One of my favorite TV shows at the moment is MTV’s Pimp My Ride. The premise of each episode is the same: An MTV viewer with an incredibly broken-down car is surprised with a complete car
makeover from the crew of West Coast Customs . We’re not talking just new seats, a paint job, and a better stereo, either. The crew ups the ante with add-ons such as three
Xbox game systems with six flat-screen monitors (yes, six) inside a small 1989 Nissan 240SX and, in another case, a 40-inch
plasma TV and a clothes dryer in the back of a surfer’s Volkswagen bus. Of course, the car owners are ecstatic at the end
of the half-hour when they drive their highly customized cars away from the shop.
As much as I love Pimp My Ride, I think the more interesting show would be Pimp My Ride: Five Years Later. I suspect we would see the surfer using his once-functioning in-car clothes dryer as an overpriced garbage can and a Nissan
owner underwhelming his friends with old Xbox games and a couple of busted monitors courtesy of an errant two-by-four carelessly
jammed into the back seat after a trip to Home Depot. Yes, the customizations are cool when they’re new, but where do you
go to fix them when they break? Not the commodity parts counter at Pep Boys, but back to West Coast Customs -- where this
time you will most definitely pay, and probably enough to consider abandoning your once pimped-out ride altogether.

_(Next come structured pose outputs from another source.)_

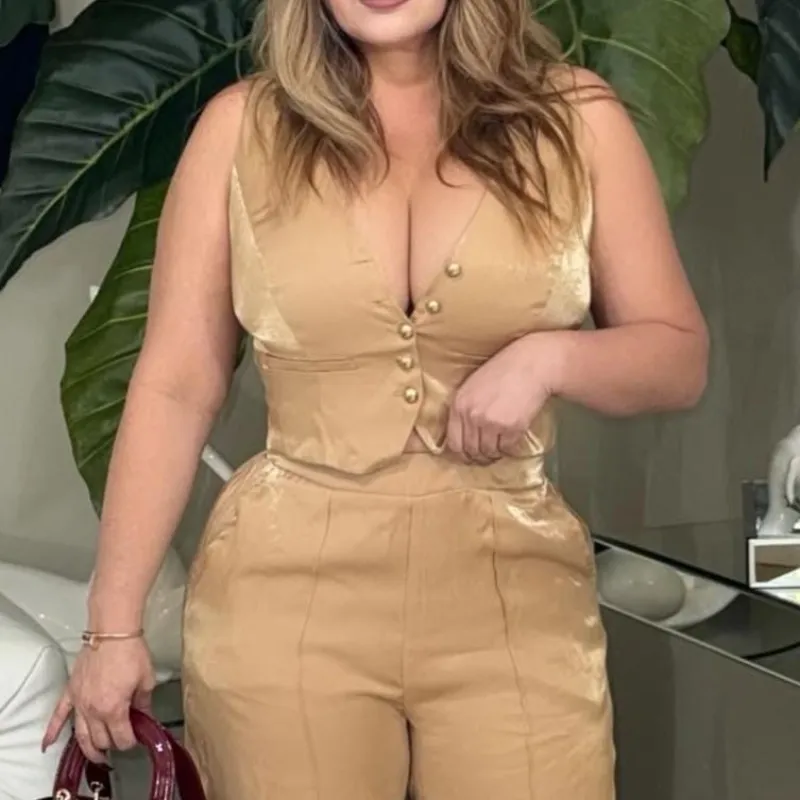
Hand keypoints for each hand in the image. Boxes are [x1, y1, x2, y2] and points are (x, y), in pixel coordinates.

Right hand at [42, 637, 155, 762]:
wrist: (112, 633)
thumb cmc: (132, 653)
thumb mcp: (146, 680)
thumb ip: (144, 703)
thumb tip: (145, 716)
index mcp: (114, 709)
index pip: (121, 738)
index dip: (130, 741)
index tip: (136, 737)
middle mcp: (93, 711)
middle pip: (100, 740)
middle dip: (112, 744)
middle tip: (120, 742)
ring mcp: (79, 703)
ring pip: (80, 735)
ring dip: (88, 748)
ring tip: (96, 756)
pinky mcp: (70, 692)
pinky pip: (58, 716)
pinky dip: (52, 732)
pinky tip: (47, 744)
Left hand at [446, 333, 562, 462]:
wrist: (531, 364)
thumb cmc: (503, 372)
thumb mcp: (473, 386)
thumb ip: (465, 409)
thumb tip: (464, 435)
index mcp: (458, 404)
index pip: (453, 443)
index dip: (462, 454)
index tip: (469, 457)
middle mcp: (471, 415)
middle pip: (471, 450)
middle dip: (479, 457)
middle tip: (487, 457)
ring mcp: (490, 422)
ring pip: (489, 452)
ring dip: (495, 454)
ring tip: (500, 448)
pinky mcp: (511, 427)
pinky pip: (507, 448)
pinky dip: (510, 449)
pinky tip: (512, 440)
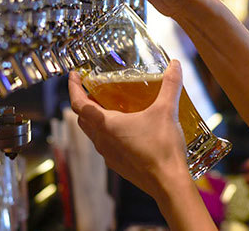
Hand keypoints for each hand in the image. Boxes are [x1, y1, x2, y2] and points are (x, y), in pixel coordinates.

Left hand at [68, 60, 189, 199]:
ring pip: (93, 133)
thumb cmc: (162, 148)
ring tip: (109, 106)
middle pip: (83, 118)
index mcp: (106, 125)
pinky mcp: (118, 165)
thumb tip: (175, 64)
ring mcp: (108, 155)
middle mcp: (102, 141)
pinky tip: (125, 129)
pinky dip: (107, 133)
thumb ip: (170, 85)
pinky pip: (105, 145)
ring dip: (95, 118)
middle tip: (92, 89)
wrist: (168, 183)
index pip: (78, 104)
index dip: (73, 88)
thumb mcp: (167, 111)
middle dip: (84, 102)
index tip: (74, 76)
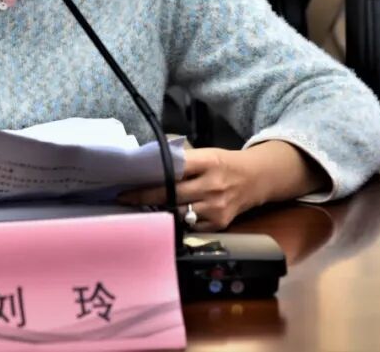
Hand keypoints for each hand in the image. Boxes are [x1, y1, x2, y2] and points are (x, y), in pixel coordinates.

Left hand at [117, 147, 263, 229]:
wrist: (255, 179)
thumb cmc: (223, 164)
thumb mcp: (205, 154)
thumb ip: (181, 161)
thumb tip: (147, 166)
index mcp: (207, 162)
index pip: (172, 170)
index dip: (148, 179)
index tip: (126, 185)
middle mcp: (212, 185)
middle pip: (171, 194)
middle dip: (145, 198)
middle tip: (124, 199)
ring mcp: (216, 207)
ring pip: (179, 213)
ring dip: (160, 211)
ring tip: (143, 209)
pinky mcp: (219, 224)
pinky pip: (191, 226)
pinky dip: (178, 221)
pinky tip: (168, 216)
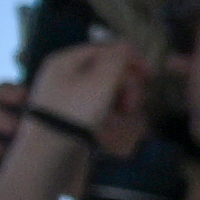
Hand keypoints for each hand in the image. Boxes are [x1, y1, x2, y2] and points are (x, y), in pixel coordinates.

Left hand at [16, 31, 155, 158]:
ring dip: (120, 99)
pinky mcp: (67, 116)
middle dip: (126, 84)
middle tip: (131, 105)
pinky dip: (108, 112)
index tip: (151, 77)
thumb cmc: (76, 111)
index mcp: (65, 59)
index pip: (107, 48)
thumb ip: (118, 56)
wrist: (48, 154)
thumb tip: (127, 45)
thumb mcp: (102, 78)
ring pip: (103, 88)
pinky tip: (112, 124)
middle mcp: (62, 74)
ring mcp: (64, 96)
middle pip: (106, 69)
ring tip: (123, 116)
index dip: (132, 59)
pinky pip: (95, 105)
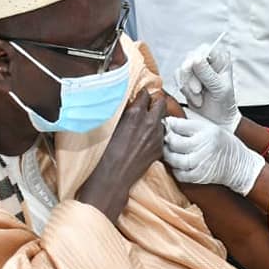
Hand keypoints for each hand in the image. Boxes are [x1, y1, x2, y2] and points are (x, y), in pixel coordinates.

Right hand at [77, 92, 166, 221]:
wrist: (114, 175)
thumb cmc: (106, 152)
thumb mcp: (111, 124)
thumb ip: (123, 112)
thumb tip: (128, 106)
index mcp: (136, 113)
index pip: (145, 94)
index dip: (143, 94)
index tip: (141, 95)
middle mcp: (150, 122)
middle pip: (160, 103)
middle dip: (155, 102)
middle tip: (149, 104)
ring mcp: (157, 136)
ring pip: (162, 120)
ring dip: (156, 119)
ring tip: (146, 124)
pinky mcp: (159, 148)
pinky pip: (161, 135)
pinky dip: (155, 134)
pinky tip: (145, 139)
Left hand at [162, 117, 263, 195]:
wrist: (240, 165)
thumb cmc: (225, 145)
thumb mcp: (212, 128)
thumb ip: (192, 126)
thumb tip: (170, 123)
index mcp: (207, 130)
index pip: (180, 125)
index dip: (169, 124)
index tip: (166, 124)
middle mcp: (204, 145)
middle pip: (175, 142)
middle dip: (166, 139)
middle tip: (164, 137)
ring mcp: (201, 162)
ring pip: (174, 158)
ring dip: (168, 154)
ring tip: (168, 150)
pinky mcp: (199, 176)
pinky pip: (179, 173)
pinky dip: (175, 168)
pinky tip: (177, 163)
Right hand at [175, 41, 240, 131]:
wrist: (217, 120)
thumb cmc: (224, 104)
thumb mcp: (219, 88)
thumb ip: (207, 73)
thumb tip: (196, 59)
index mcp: (220, 59)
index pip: (204, 50)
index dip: (198, 64)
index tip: (199, 83)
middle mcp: (208, 61)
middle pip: (189, 59)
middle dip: (191, 79)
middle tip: (198, 92)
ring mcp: (196, 69)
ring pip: (181, 69)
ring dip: (187, 87)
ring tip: (199, 98)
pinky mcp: (187, 78)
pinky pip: (177, 77)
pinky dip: (184, 90)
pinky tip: (195, 98)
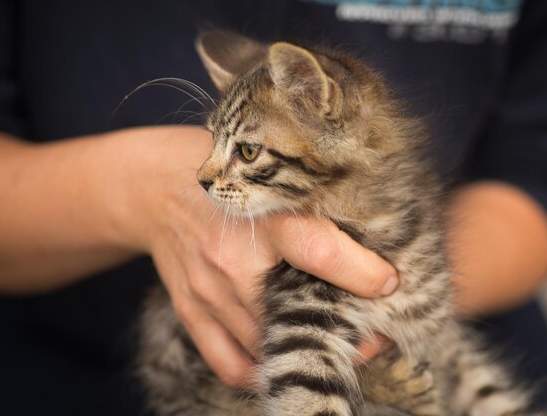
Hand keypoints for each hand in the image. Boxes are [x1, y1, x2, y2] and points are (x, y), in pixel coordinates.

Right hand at [123, 126, 395, 386]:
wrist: (156, 188)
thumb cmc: (228, 179)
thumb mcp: (270, 177)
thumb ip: (312, 203)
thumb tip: (369, 233)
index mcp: (262, 215)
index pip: (321, 251)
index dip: (364, 274)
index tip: (390, 284)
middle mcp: (233, 258)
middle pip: (296, 314)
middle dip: (342, 332)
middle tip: (371, 333)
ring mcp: (208, 290)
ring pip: (266, 345)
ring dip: (303, 349)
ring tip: (332, 342)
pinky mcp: (191, 310)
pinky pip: (228, 363)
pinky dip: (259, 369)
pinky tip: (279, 353)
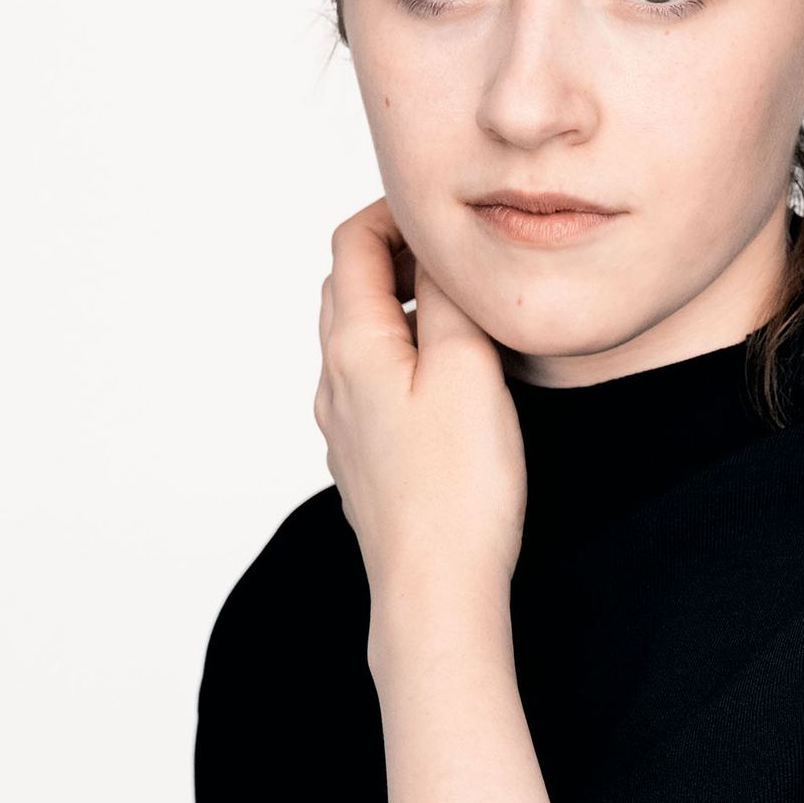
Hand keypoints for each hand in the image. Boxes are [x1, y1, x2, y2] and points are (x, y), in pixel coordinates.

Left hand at [314, 197, 527, 598]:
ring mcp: (343, 426)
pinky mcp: (363, 462)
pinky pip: (371, 386)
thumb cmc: (457, 488)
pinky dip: (402, 357)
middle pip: (346, 287)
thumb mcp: (468, 369)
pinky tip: (446, 381)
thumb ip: (452, 299)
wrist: (433, 590)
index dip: (394, 212)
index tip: (444, 213)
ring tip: (459, 312)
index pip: (352, 244)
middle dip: (395, 255)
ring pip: (358, 340)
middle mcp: (334, 381)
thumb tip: (440, 249)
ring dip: (401, 309)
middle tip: (456, 254)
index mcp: (354, 346)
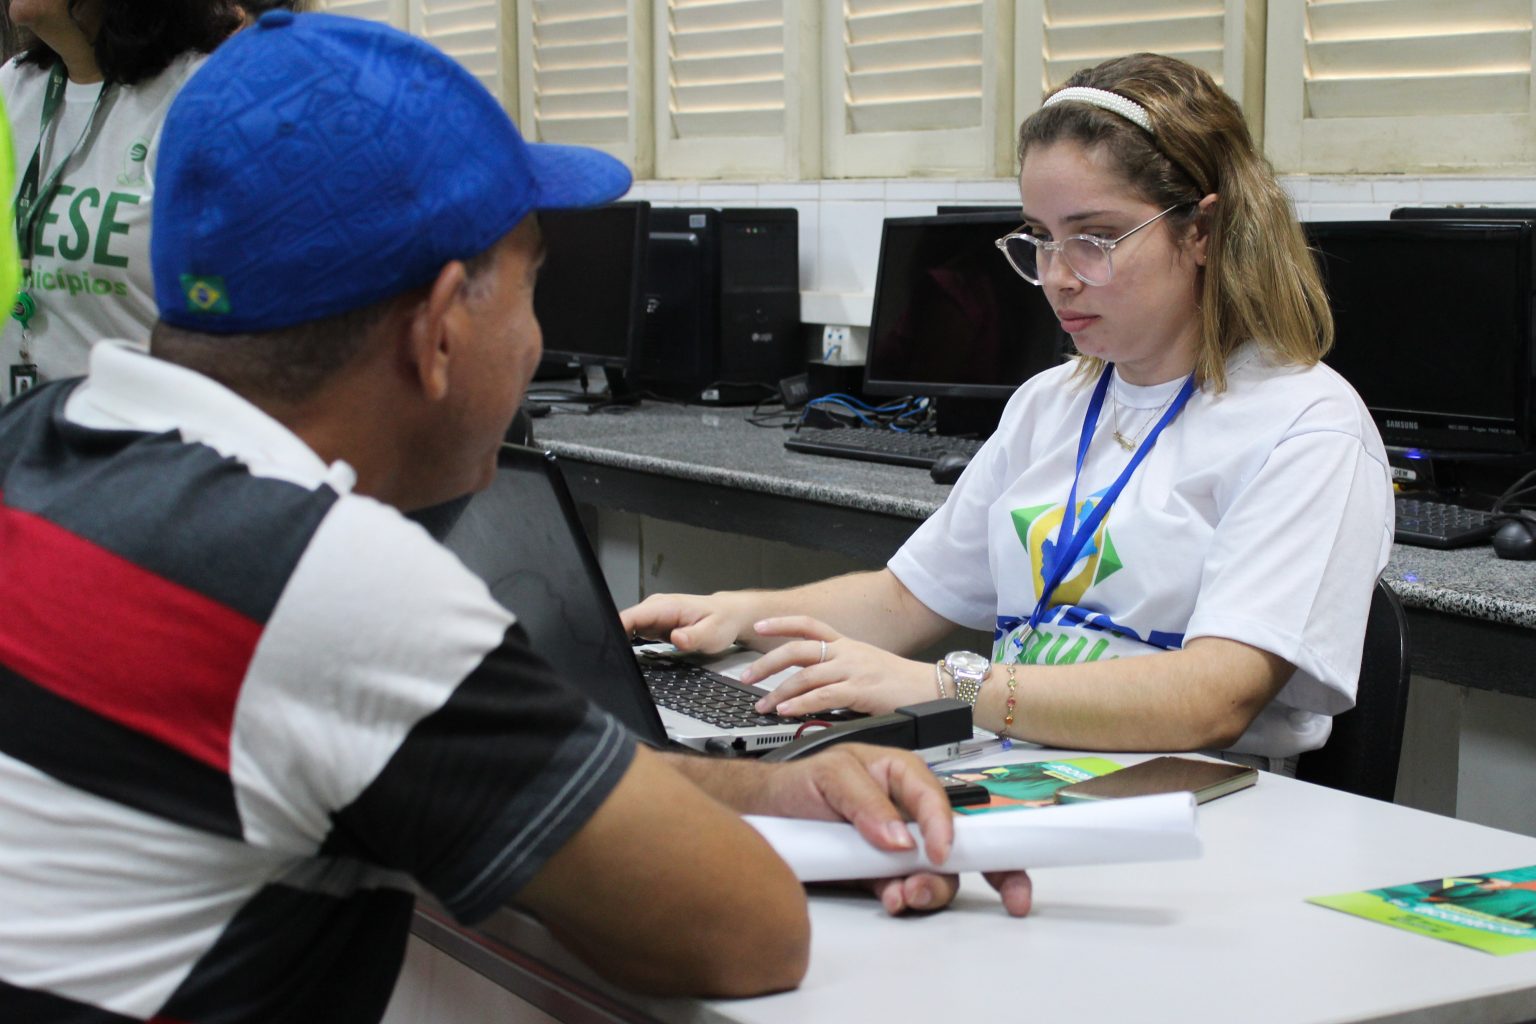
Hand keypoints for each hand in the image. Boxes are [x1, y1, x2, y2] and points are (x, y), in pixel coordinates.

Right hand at [620, 592, 749, 653]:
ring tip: (620, 659)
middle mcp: (656, 608)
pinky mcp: (654, 625)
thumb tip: (677, 638)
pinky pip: (633, 633)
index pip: (630, 616)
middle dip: (615, 639)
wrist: (728, 615)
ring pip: (626, 628)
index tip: (608, 647)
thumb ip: (694, 637)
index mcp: (666, 606)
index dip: (615, 630)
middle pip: (623, 623)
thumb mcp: (713, 634)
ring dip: (620, 642)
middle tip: (614, 661)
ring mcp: (653, 616)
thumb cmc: (721, 622)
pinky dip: (628, 643)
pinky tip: (629, 654)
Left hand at [739, 615, 933, 716]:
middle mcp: (846, 652)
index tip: (759, 626)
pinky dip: (800, 703)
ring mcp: (852, 669)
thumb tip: (810, 686)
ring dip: (778, 692)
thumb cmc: (900, 682)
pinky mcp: (860, 689)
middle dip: (766, 663)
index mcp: (847, 644)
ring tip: (762, 705)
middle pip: (797, 649)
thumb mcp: (866, 667)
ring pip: (805, 675)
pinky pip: (822, 695)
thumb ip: (838, 672)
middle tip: (745, 676)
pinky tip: (786, 711)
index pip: (808, 625)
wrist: (932, 688)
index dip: (781, 623)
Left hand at [751, 743, 959, 913]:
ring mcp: (893, 844)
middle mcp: (904, 809)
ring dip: (922, 888)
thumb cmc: (798, 784)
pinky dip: (900, 898)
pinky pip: (902, 888)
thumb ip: (865, 800)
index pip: (933, 797)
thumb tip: (900, 835)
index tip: (937, 852)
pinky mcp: (878, 872)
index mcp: (899, 774)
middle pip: (941, 840)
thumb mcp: (830, 775)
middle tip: (918, 884)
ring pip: (928, 870)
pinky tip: (890, 900)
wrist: (767, 815)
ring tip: (902, 896)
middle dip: (938, 868)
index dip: (943, 825)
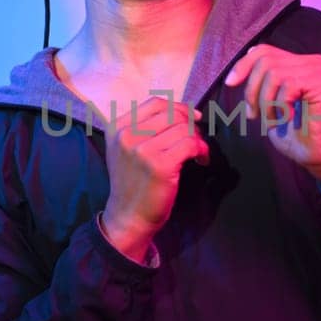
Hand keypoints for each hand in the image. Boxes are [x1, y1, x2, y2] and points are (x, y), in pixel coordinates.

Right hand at [102, 96, 209, 260]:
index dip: (179, 108)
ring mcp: (142, 150)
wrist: (128, 216)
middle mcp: (127, 135)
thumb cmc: (133, 183)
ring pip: (183, 128)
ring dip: (197, 139)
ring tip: (198, 153)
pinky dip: (202, 150)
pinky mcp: (160, 165)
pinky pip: (191, 144)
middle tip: (196, 140)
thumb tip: (186, 111)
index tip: (192, 119)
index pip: (156, 103)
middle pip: (172, 114)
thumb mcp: (126, 149)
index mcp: (117, 127)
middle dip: (191, 124)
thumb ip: (145, 128)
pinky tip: (201, 160)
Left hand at [223, 44, 320, 186]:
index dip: (243, 65)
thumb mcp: (271, 103)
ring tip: (272, 120)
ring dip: (266, 102)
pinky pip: (288, 85)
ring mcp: (320, 70)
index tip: (230, 83)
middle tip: (254, 115)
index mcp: (301, 63)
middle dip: (252, 90)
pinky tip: (288, 118)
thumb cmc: (296, 132)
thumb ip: (262, 82)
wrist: (319, 155)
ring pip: (274, 73)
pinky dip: (280, 105)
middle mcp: (313, 62)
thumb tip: (238, 68)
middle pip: (265, 60)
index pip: (264, 51)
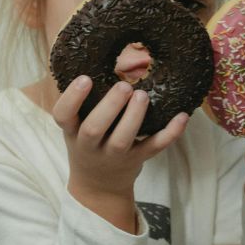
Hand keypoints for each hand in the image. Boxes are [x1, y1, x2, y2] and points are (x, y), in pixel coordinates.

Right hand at [54, 76, 188, 229]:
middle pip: (95, 129)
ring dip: (134, 117)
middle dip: (109, 107)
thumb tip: (96, 57)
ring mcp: (114, 155)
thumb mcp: (76, 125)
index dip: (72, 98)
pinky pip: (154, 147)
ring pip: (122, 140)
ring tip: (143, 96)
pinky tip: (181, 116)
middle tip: (124, 86)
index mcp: (72, 130)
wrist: (99, 186)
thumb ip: (83, 102)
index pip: (63, 115)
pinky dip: (170, 133)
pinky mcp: (137, 160)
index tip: (85, 79)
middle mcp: (90, 145)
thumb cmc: (87, 143)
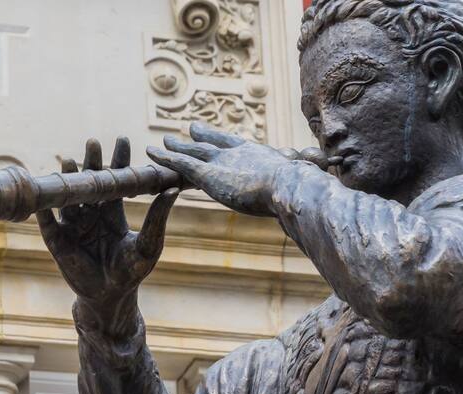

IT customizations tend to have similar story arcs. You could easily make a series called Fix My IT and watch a parallel chain of events unfold. A crew of roving salespeople and consultants from an enterprise software company
could surprise IT departments that labor under broken down legacy systems -- and customize those systems to perfection, sending
a horde of skilled developers to fulfill every desire. The VP of sales wants the CRM system to do something the current CRM
system has never done before? It’s all about customization, so it’s done. The CFO wants to operate accounts payable from a
Wi-Fi enabled Pocket PC? No problem -- you want it, it can be done, so presto, it’s done.
In the heat of the moment, no one thinks about what these one-of-a-kind customizations are going to mean down the road. More
often than not, they end in frustration. The consultants finish their custom work, and, to maintain the system, existing staff
must fully understand the customizations -- which is difficult and rare -- or else the consulting sun never sets. When the
customizations get really close to the software metal, even worse things can happen. I’ve seen cases in which enterprise solutions
have undergone such intense customization that the vendor who sold the original software can’t even upgrade the system without
consulting engagements that are more expensive than the initial purchase.
Software expert Robert L. Glass notes in his excellent book Facts and Fallacies of Software Engineering that every 25-percent increase in problem complexity results in a 100-percent increase in the complexity of the solution.
Smart IT shops should limit unneeded complexity at every turn, choose their customizations carefully, and turn a deaf ear
to the siren song of the perfectly customized solution.
Remember, when a solution is truly “yours,” it can end up being “yours” in the worst way possible: Your problem.